Text provided:
================

FunctionRegistry Interface

The register callback provides:

Method Description
addFunction(name, fn) Register a scalar function
addAggregation(name, fn) Register an aggregation function

Function names are automatically prefixed with the namespace from the manifest (e.g., apoc.join).

FunctionError

Use FunctionError for user-facing validation errors. The engine catches and formats these errors:

import { FunctionError } from 'gcyphrq';

throw new FunctionError('Cannot convert null to integer');
// Engine reports: "Error in apoc.toInt: Cannot convert null to integer"

Helper Utilities

Import helpers and validate from gcyphrq:

helpers (Type Predicates)

helpers.isString(value);      // value is string
helpers.isNumber(value);      // value is number (not NaN)
helpers.isBoolean(value);     // value is boolean
helpers.isNil(value);         // value is null or undefined
helpers.isArray(value);       // value is array
helpers.isObject(value);      // value is plain object (not array, not null)
helpers.isMap(value);         // value is Map
helpers.isSet(value);         // value is Set
helpers.isDate(value);        // value is Date
helpers.isBigInt(value);      // value is bigint
helpers.isRegExp(value);      // value is RegExp

validate(args, specFn) (Argument Validator)

================

Entries provided:
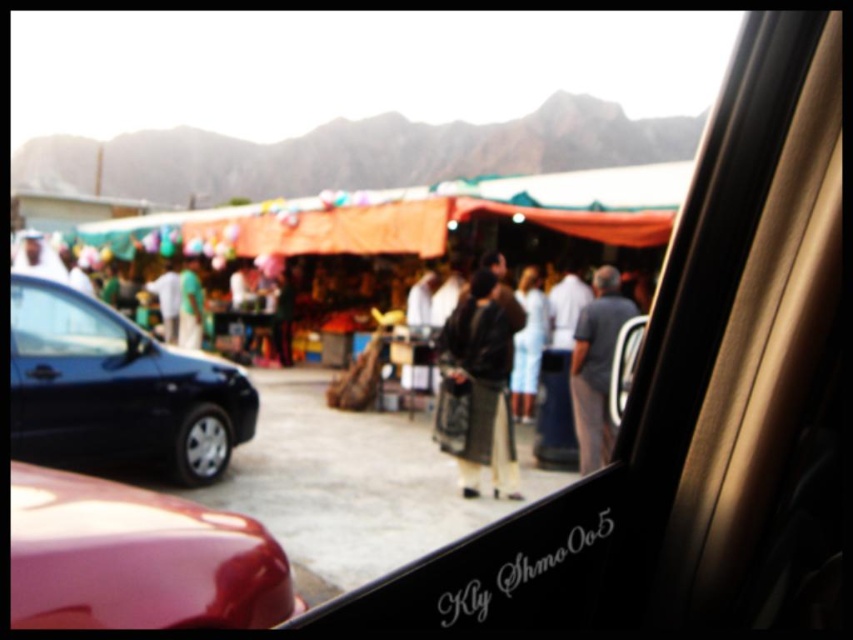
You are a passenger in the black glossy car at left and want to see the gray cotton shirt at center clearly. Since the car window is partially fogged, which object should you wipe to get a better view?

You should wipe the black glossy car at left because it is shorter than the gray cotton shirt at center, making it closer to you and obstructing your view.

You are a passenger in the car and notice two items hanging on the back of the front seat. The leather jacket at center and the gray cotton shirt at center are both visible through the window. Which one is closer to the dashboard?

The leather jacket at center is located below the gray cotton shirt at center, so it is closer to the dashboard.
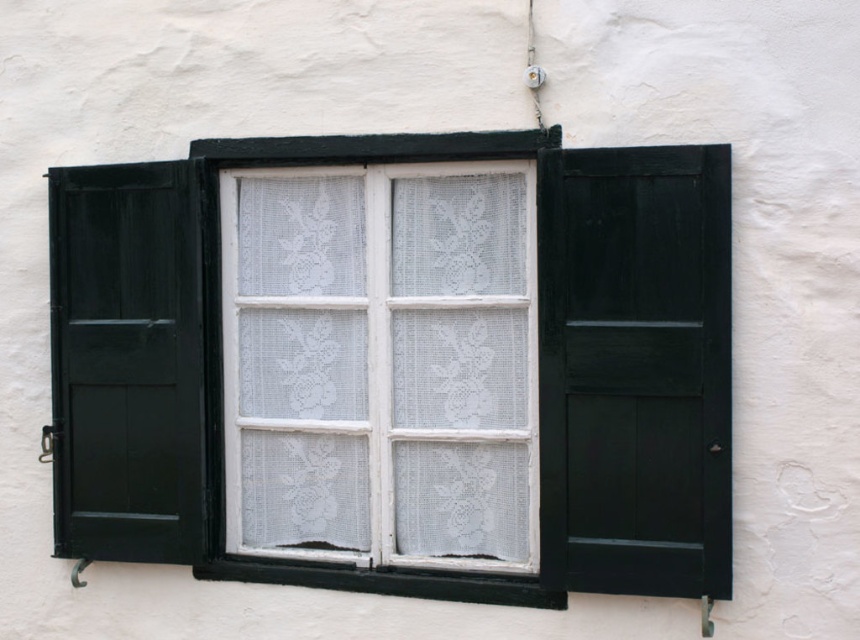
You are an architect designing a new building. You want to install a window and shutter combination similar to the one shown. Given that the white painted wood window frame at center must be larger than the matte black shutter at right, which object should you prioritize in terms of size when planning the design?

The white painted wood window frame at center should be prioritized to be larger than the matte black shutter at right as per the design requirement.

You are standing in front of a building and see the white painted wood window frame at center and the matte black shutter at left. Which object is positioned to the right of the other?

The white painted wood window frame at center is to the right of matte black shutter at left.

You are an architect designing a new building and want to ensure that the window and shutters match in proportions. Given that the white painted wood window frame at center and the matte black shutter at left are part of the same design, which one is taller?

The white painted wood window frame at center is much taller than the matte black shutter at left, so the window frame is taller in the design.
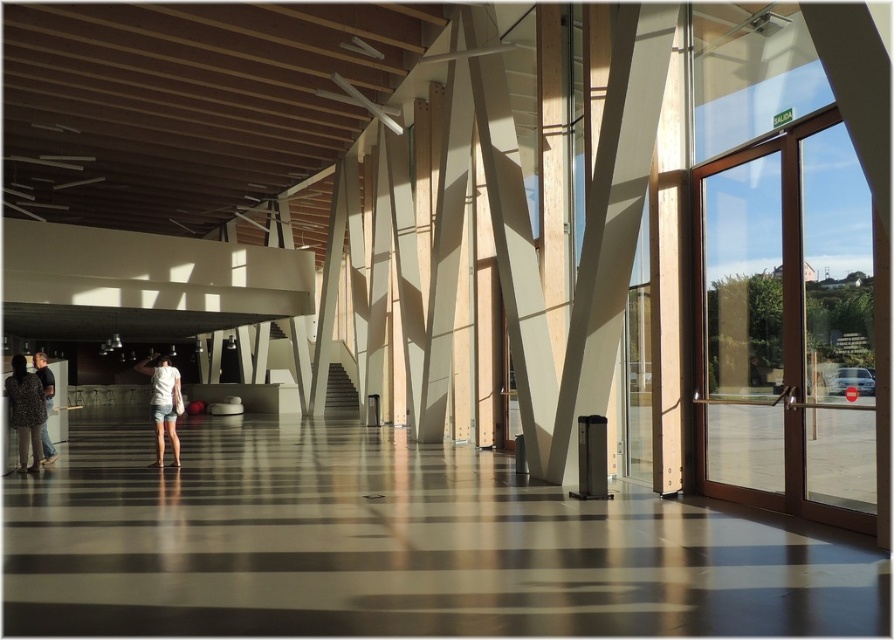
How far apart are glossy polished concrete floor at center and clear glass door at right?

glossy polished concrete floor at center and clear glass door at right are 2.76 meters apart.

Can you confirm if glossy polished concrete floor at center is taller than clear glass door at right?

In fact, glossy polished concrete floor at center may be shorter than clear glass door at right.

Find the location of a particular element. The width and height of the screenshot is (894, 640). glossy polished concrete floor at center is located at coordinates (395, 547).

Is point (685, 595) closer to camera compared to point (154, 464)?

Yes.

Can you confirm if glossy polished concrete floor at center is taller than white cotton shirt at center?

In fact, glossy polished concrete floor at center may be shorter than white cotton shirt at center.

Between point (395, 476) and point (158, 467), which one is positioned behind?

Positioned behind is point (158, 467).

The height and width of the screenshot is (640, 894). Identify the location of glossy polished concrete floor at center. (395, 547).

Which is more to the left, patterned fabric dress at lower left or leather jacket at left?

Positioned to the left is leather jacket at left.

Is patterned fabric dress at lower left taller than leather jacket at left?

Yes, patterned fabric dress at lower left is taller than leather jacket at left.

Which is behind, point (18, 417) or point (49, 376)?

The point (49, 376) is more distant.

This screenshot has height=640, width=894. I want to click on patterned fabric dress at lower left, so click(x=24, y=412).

================

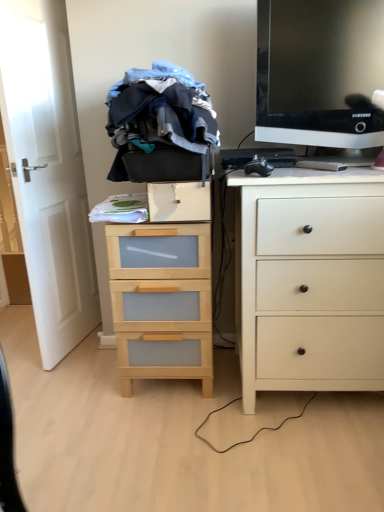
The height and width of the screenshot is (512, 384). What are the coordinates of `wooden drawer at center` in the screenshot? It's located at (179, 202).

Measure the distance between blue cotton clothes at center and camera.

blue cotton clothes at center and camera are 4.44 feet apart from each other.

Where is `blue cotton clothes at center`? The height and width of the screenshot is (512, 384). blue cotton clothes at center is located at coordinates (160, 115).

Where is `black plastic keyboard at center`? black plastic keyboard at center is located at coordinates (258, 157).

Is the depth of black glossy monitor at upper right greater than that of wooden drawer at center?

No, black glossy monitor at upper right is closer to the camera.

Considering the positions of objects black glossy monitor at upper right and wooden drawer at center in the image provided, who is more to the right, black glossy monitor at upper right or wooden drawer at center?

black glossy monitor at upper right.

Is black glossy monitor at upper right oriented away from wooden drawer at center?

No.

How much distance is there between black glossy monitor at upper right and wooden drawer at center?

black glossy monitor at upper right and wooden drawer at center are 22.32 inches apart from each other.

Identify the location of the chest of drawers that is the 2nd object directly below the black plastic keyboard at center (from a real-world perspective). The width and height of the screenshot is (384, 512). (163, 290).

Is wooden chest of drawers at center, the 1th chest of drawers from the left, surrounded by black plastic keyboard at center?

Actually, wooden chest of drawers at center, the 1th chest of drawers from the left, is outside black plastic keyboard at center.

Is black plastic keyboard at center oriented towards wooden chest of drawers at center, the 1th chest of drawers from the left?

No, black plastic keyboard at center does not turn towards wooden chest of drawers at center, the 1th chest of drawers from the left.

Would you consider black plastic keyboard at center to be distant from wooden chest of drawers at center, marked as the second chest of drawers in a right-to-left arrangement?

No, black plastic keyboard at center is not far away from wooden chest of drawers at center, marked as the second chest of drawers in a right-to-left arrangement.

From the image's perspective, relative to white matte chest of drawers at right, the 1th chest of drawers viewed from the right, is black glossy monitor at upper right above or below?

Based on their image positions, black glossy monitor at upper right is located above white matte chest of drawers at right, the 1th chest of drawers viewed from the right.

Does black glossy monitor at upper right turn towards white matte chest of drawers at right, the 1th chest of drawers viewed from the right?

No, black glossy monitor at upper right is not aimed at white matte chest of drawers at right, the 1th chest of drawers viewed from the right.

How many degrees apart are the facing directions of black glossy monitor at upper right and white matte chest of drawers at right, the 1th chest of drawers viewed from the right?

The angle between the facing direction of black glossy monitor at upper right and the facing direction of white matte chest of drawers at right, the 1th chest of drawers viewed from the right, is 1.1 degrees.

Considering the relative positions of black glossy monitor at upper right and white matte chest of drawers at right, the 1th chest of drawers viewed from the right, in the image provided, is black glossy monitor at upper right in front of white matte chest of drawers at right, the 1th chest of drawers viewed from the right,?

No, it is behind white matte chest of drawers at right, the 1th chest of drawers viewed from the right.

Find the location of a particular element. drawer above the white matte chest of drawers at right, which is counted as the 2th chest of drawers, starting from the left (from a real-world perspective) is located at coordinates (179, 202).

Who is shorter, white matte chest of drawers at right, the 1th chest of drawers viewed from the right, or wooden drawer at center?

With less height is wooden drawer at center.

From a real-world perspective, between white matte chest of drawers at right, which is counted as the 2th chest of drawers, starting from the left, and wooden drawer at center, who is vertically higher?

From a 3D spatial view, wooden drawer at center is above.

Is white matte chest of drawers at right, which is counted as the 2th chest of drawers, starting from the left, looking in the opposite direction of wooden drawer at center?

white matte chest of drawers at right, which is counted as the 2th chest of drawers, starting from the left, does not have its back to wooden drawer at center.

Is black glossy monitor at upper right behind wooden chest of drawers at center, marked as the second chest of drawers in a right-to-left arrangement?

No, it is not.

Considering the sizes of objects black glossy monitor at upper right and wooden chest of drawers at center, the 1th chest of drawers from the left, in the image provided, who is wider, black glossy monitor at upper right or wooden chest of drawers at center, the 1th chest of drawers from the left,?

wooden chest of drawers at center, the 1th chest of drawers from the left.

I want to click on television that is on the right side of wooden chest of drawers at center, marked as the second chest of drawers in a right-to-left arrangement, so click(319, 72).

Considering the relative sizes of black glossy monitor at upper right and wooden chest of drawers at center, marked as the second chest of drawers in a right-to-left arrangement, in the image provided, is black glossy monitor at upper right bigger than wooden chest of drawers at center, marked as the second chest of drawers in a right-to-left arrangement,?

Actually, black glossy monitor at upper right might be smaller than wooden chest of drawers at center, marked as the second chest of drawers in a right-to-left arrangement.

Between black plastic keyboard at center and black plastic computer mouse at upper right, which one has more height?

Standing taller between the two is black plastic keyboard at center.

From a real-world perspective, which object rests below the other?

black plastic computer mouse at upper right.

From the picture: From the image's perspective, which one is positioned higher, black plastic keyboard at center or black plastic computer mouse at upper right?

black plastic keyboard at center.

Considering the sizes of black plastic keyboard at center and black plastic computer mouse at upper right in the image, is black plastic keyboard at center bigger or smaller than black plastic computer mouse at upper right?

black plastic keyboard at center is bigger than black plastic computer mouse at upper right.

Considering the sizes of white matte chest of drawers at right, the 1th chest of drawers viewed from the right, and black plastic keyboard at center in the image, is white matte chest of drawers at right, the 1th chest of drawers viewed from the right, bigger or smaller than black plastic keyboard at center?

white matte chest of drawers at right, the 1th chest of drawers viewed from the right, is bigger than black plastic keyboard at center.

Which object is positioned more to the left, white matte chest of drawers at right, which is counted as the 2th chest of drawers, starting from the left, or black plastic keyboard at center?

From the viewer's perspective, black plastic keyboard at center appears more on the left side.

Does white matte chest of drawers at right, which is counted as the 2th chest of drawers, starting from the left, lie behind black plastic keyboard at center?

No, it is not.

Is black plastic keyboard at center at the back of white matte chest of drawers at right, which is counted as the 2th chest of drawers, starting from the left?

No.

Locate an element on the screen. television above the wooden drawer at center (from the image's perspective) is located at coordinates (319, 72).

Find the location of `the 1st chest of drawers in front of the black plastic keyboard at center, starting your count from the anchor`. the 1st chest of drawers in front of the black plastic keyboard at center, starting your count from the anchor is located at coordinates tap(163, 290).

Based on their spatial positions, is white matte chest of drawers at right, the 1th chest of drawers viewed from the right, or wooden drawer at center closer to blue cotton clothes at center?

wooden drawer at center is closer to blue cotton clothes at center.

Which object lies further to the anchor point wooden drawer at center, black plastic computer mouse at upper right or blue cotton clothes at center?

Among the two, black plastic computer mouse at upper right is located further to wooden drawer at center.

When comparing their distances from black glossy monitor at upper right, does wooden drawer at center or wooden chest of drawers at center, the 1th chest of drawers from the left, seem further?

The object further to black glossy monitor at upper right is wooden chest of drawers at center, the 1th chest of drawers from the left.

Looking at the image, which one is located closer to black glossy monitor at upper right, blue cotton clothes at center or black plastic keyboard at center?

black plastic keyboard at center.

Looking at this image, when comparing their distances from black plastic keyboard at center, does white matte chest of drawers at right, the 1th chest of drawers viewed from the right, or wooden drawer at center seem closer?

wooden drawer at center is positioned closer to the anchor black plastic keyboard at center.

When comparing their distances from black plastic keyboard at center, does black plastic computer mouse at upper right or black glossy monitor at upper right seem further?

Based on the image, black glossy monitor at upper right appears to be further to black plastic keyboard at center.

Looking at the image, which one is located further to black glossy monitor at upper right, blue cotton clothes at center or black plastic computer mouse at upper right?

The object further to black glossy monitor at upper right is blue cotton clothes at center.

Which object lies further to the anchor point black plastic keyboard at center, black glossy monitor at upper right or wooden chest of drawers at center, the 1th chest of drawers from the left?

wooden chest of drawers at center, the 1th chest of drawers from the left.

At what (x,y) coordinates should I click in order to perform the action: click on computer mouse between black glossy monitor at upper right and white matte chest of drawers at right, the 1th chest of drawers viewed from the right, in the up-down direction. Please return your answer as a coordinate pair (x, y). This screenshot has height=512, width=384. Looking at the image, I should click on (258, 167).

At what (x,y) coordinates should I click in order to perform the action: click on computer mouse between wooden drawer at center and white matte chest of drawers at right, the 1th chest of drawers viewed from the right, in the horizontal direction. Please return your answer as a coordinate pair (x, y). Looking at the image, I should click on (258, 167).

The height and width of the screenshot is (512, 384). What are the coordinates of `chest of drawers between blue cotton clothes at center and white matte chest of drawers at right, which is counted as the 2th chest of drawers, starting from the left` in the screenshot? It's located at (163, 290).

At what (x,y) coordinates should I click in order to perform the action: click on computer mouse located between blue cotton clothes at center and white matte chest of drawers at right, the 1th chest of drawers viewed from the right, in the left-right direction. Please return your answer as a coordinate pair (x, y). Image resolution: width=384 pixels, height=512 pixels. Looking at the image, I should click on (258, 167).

================

Prompt:
Copy verbatim the stretch of the FunctionRegistry documentation from "Import helpers and" through "number (not NaN)". The rows have no connection to the FunctionRegistry documentation.

Written reply:
Import helpers and validate from gcyphrq:

helpers (Type Predicates)

helpers.isString(value);      // value is string
helpers.isNumber(value);      // value is number (not NaN)